Strickland’s approval rating rose to 61 percent.
By MARC KOVAC
COLUMBUS — A majority of Ohioans give Gov. Ted Strickland high marks through his first six months in office, though many also believe the state’s economy will remain subpar for the next year.
That’s according to the latest poll results released Wednesday by Quinnipiac University Polling Institute.
“There’s lots of good news here for Gov.
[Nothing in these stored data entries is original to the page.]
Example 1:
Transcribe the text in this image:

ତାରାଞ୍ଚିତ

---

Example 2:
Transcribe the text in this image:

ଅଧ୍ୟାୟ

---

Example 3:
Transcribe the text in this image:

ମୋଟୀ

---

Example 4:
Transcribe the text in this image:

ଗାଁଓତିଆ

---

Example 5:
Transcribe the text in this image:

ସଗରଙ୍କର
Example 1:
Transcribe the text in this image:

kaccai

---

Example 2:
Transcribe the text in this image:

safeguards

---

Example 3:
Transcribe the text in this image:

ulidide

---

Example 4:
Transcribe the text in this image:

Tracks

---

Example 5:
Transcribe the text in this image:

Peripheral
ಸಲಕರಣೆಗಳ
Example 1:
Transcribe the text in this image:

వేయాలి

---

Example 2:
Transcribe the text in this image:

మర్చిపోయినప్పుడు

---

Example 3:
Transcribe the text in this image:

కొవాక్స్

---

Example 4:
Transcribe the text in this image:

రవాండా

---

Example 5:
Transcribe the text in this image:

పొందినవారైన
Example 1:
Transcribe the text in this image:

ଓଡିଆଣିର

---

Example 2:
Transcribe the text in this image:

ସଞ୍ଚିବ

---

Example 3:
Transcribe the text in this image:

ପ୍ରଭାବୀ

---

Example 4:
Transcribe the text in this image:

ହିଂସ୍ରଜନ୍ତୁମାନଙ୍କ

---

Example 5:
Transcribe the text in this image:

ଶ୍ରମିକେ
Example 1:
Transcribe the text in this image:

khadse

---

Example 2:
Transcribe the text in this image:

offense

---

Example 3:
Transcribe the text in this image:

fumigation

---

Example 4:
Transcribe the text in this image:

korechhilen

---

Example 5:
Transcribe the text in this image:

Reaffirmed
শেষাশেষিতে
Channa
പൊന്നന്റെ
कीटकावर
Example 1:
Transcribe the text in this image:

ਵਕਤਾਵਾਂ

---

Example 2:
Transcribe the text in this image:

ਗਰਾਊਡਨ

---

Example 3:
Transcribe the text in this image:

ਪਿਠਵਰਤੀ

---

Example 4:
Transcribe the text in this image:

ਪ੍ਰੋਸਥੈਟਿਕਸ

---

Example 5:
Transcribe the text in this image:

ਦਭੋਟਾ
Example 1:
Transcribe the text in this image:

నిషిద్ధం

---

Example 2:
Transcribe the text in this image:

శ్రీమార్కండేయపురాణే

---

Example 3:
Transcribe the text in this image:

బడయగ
Ted Strickland, but Ohio voters are very worried about the economy,” according to Peter A. Brown, assistant director. “Many seem to believe it is beyond their control and are not at all receptive to the notion that free trade policies in the long run are good for them or America.”
The institute surveyed 1,447 Ohio voters during the past week, asking questions about Ohio’s gubernatorial leadership, congressional representation and the state’s economy.
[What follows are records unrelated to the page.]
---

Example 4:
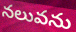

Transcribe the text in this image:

నలువను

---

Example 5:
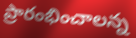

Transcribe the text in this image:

ప్రారంభించాలన్న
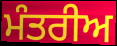
ਮੰਤਰੀਅ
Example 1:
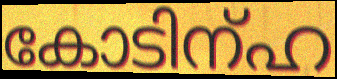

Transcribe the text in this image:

കോടിന്ഹ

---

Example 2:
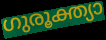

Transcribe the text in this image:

ഗുരൂക്ത്യാ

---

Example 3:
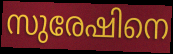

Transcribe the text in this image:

സുരേഷിനെ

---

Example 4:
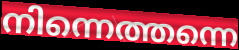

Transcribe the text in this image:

നിന്നെത്തന്നെ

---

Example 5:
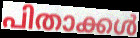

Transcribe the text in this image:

പിതാക്കൾ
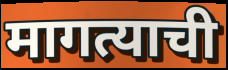
मागत्याची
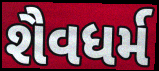
શૈવધર્મ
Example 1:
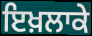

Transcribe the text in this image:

ਇਖ਼ਲਾਕੇ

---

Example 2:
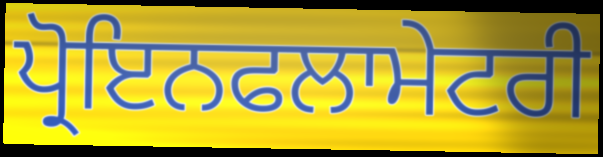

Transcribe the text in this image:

ਪ੍ਰੋਇਨਫਲਾਮੇਟਰੀ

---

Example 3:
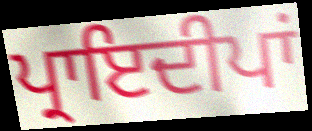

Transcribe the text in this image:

ਪ੍ਰਾਇਦੀਪਾਂ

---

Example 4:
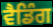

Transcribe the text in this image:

ਵੈਡਿੰਗ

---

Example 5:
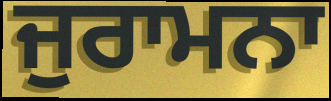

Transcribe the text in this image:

ਜੁਰਾਮਨਾ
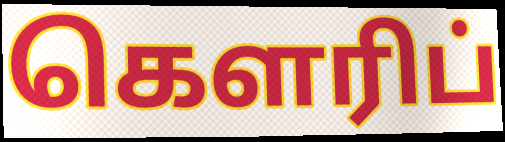
கௌரிப்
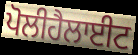
ਪੋਲੀਹੈਲਾਈਟ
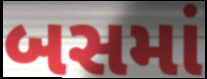
બસમાં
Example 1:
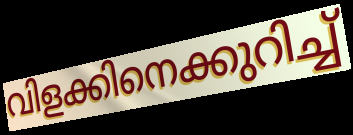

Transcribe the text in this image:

വിളക്കിനെക്കുറിച്ച്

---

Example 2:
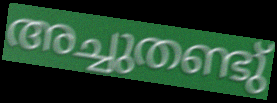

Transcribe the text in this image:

അച്ചുതണ്ടു്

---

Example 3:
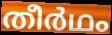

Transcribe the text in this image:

തീർഥം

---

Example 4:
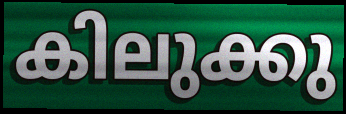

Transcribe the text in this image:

കിലുക്കു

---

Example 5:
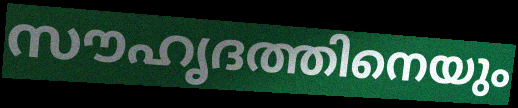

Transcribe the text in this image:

സൗഹൃദത്തിനെയും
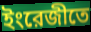
ইংরেজীতে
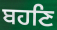
ਬਹਣਿ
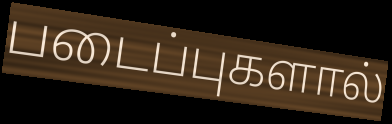
படைப்புகளால்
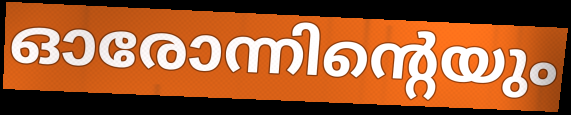
ഓരോന്നിന്റെയും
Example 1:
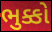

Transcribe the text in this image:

ભુક્કો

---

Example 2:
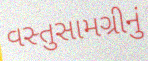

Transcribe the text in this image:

વસ્તુસામગ્રીનું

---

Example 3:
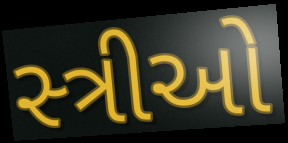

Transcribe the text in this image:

સ્‍ત્રીઓ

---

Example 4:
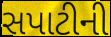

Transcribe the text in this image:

સપાટીની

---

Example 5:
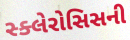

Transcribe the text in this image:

સ્ક્લેરોસિસની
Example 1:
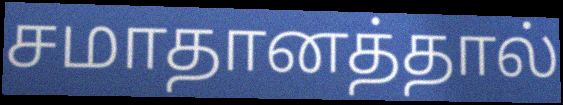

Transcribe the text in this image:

சமாதானத்தால்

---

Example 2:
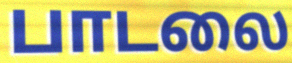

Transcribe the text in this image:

பாடலை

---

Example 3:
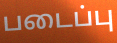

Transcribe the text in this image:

படைப்பு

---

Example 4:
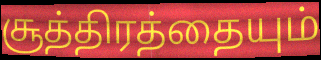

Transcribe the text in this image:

சூத்திரத்தையும்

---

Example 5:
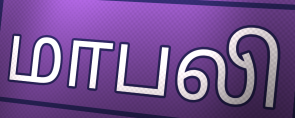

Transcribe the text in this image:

மாபலி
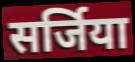
सर्जिया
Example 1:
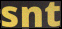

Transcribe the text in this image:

snt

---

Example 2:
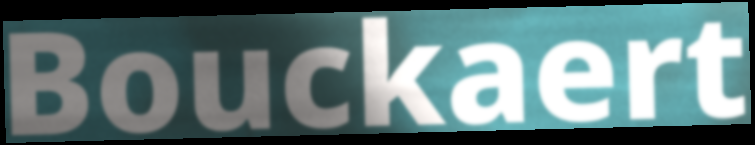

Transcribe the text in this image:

Bouckaert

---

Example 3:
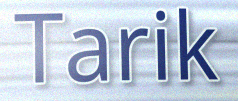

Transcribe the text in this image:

Tarik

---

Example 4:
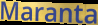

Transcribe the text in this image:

Maranta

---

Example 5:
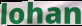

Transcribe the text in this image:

lohan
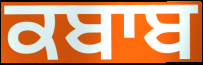
ਕਬਾਬ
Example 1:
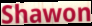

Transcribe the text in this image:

Shawon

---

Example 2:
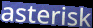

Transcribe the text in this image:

asterisk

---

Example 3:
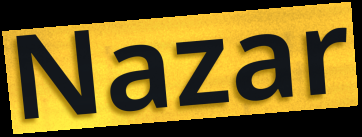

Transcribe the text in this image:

Nazar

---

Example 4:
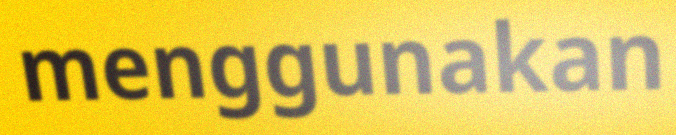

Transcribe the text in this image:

menggunakan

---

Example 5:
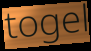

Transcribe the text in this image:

togel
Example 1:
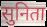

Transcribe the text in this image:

सुनिता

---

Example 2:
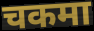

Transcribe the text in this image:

चकमा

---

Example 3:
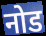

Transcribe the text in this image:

नोड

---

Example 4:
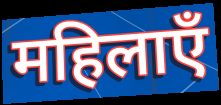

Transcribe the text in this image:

महिलाएँ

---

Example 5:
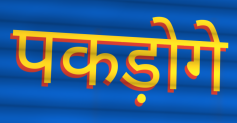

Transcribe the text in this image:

पकड़ोगे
Strickland’s approval rating rose to 61 percent, with 15 percent disapproving of how he is handling his job as governor and 25 percent not answering.
That compares with 54 percent from a poll of 939 Ohio voters conducted by the institute in early May, with 16 percent disapproving and 30 percent not answering.
The Legislature didn’t fare as well, with 39 percent of those surveyed approving, 35 percent disapproving and 25 percent not answering. In early May, 37 percent of voters polled approved of lawmakers’ actions, 37 percent disapproved and 25 percent didn’t answer.
Those polled approved of the way U.S. Sen. Sherrod Brown is handling his job (44 percent, with 19 percent disapproving and 36 percent not answering).
U.S. Sen. George Voinovich received a comparable approval rating (45 percent, with 34 percent disapproving).
But many Ohioans are dissatisfied with the direction of the state. According to the poll, 50 percent said they were either very satisfied (4 percent) or somewhat satisfied (46 percent) with “the way things are going in Ohio today,” while 49 percent were either somewhat dissatisfied (30 percent) or very dissatisfied (19 percent).
Voters ranked economic issues, particularly unemployment and job losses, among the most important problems facing the state.
And, 66 percent said the state’s economy was not so good or poor. Only 21 percent thought the economy situation would improve (with 19 percent believing it would get worse and 57 percent expecting no changes).